▶ _Document extract_:
___

24. Prior to and during May 1963, there was a considerable demand by parties interested in navigating the upper Delaware River upon the United States Army Corps of Engineers for information concerning the new project or 40 foot channel in Torresdale Range. Although range lights had not yet been installed and the channel had not been deepened to 40 feet in all places, the channel was being used by some navigators. (N.T. 454-8)

25. Prior to the accident, neither the United States Corps of Engineers nor any other instrumentality of the United States Government had any notice of the existence of a shoal in this area. (N.T. 410, 607)

26. The following depth chart was released by the United States Army Corps of Engineers on May 3, 1963, and mailed to a number of interested navigators :

27. Pilot Lappe read and understood the depth shown in the Engineers’ Channel Statement of May 3, 1963, (Ex. L-9) as referring to the old or 25' channel which was still marked by range lights and buoys which, he concluded, allowed 29.9 feet on the range and then allowed four more feet for the tide. (N.T. 121)

28. The fact that the new or 40' channel and the old or 25' channel on Torres-dale Range were not coincident was common knowledge among shipping and navigation interests concerned with the upper Delaware River. (N.T. 459-60)

29. Pilot Lappe did not have nor did he inspect at the Pilots Association the Survey Sheet of November 7, 1962, prepared by the Corps of Engineers (R-I) on which it clearly appears that the old (25') and the new (40') Torresdale Range are separate and do not coincide. (N.T. 165) Pilot Lappe, however, knew prior to May 23, 1963, that there was an old channel and a new project channel in the Torresdale Range area and that these channels were not coincident, and he did not need the Survey Sheet of November 7, 1962 (R-I) to apprise him of this fact. (N.T. 165)

30. The Fairless plant of the United States Steel Corp. at Morrisville had located in it an office of Norton, Lilly & Co., in which the times of arrival of ore fleets at Morrisville were scheduled. In November 1960 the controlling depth for carriers operating under pilotage was 24'6". There was no formal upriver committee as such until May 12, 1963, when the Board of Directors of the Pilots Association designated two pilots members. Prior to that time the pilots had liaison representatives who were not authorized to bind the pilots. (N.T. 520, 572) On May 10, 1963, Captain Powell of Norton, Lilly met with the Pilots Association on increasing the draft to 28 feet. He showed them an overlay, copied by him and unwittingly misaligned and then reproduced, which erroneously showed the new 40' channel in Torresdale Range aligned with the old 25' channel. Pilot Lappe was not at this meeting. (Deposition of Powell, 48-53; 587).

___

▶ _Data segment_:
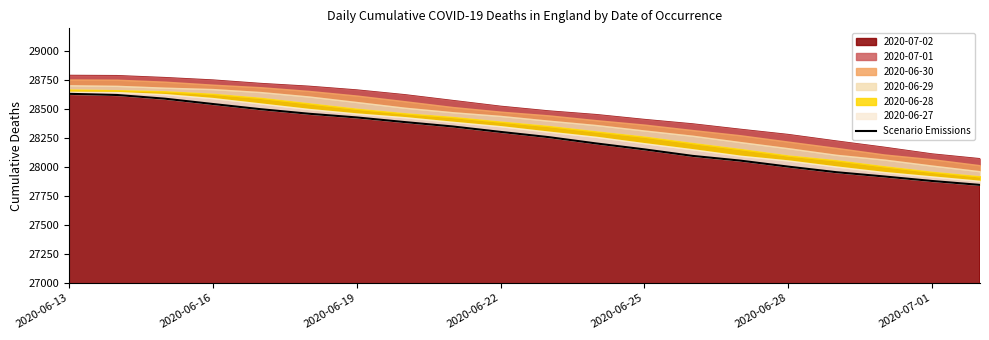

What is the smallest value displayed?

27847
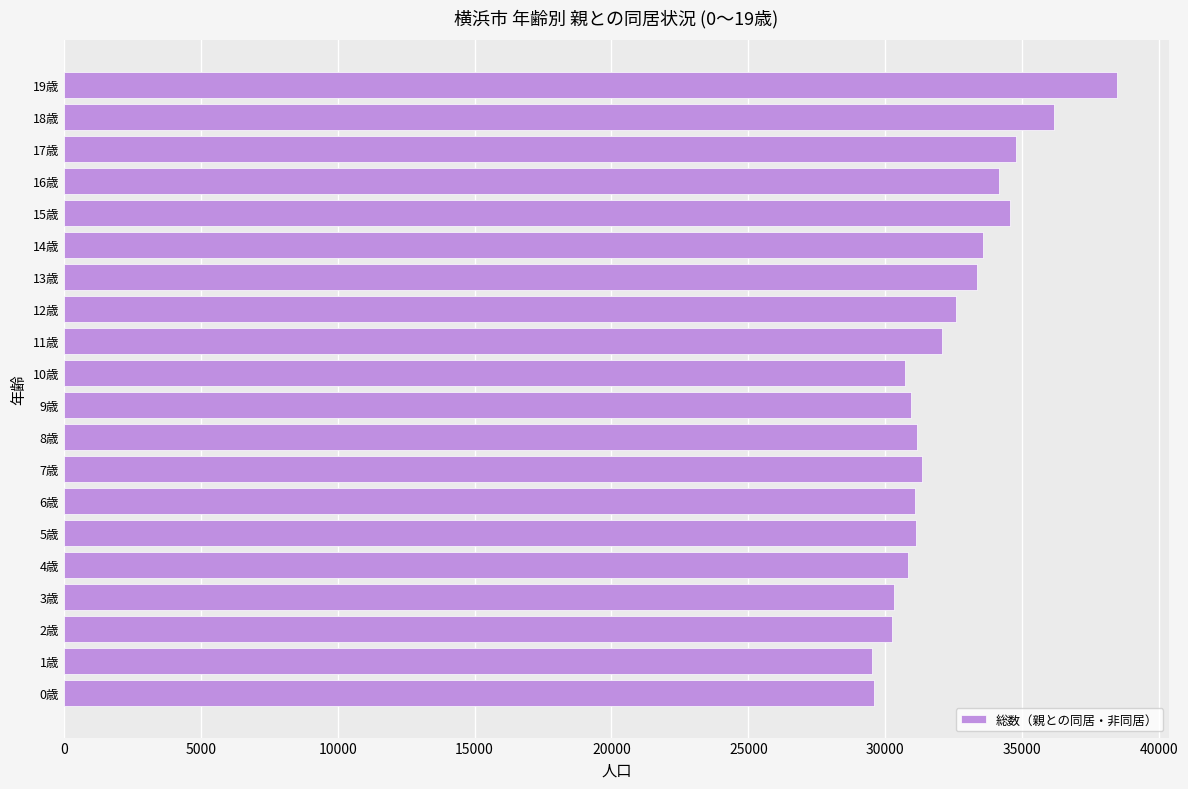

What is the sum of the values at 4歳 and 1歳?

60335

___

▶ _Task statement_: Can you reproduce, word for word, the stretch of the Torresdale Range findings from "25. Prior to" through "River. (N.T. 459-60)"?

▶ _Exercise output_:
25. Prior to the accident, neither the United States Corps of Engineers nor any other instrumentality of the United States Government had any notice of the existence of a shoal in this area. (N.T. 410, 607)

26. The following depth chart was released by the United States Army Corps of Engineers on May 3, 1963, and mailed to a number of interested navigators :

27. Pilot Lappe read and understood the depth shown in the Engineers’ Channel Statement of May 3, 1963, (Ex. L-9) as referring to the old or 25' channel which was still marked by range lights and buoys which, he concluded, allowed 29.9 feet on the range and then allowed four more feet for the tide. (N.T. 121)

28. The fact that the new or 40' channel and the old or 25' channel on Torres-dale Range were not coincident was common knowledge among shipping and navigation interests concerned with the upper Delaware River. (N.T. 459-60)